**Your instructions**
The line with "338 157 3369" marks the start; write out that line and all following lines through the end of the listing, exactly.

# # # #

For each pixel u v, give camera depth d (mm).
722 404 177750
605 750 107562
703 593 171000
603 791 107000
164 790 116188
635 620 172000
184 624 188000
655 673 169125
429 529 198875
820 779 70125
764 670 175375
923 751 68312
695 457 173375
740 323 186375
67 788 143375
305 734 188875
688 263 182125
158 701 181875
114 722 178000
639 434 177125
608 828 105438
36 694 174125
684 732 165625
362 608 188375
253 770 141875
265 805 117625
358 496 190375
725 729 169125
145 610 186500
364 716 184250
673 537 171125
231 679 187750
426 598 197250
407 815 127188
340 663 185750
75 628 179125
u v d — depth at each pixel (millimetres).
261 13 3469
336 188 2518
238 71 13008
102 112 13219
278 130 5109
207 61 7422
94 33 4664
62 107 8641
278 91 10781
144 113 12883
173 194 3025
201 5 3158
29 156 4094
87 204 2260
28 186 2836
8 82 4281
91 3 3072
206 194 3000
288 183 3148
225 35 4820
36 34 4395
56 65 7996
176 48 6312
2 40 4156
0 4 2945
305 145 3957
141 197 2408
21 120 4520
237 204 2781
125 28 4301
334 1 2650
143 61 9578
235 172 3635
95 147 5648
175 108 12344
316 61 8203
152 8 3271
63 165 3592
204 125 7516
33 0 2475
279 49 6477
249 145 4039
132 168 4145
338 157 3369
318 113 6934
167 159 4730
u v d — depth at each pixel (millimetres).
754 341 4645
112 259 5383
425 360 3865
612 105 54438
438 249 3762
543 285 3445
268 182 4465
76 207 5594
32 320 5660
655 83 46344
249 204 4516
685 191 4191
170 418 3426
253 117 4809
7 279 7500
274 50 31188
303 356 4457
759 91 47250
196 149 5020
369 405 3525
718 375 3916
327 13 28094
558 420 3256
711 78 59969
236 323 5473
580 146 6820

# # # #

**Solution to this exercise**
338 157 3369
318 113 6934
167 159 4730
u v d — depth at each pixel (millimetres).
754 341 4645
112 259 5383
425 360 3865
612 105 54438
438 249 3762
543 285 3445
268 182 4465
76 207 5594
32 320 5660
655 83 46344
249 204 4516
685 191 4191
170 418 3426
253 117 4809
7 279 7500
274 50 31188
303 356 4457
759 91 47250
196 149 5020
369 405 3525
718 375 3916
327 13 28094
558 420 3256
711 78 59969
236 323 5473
580 146 6820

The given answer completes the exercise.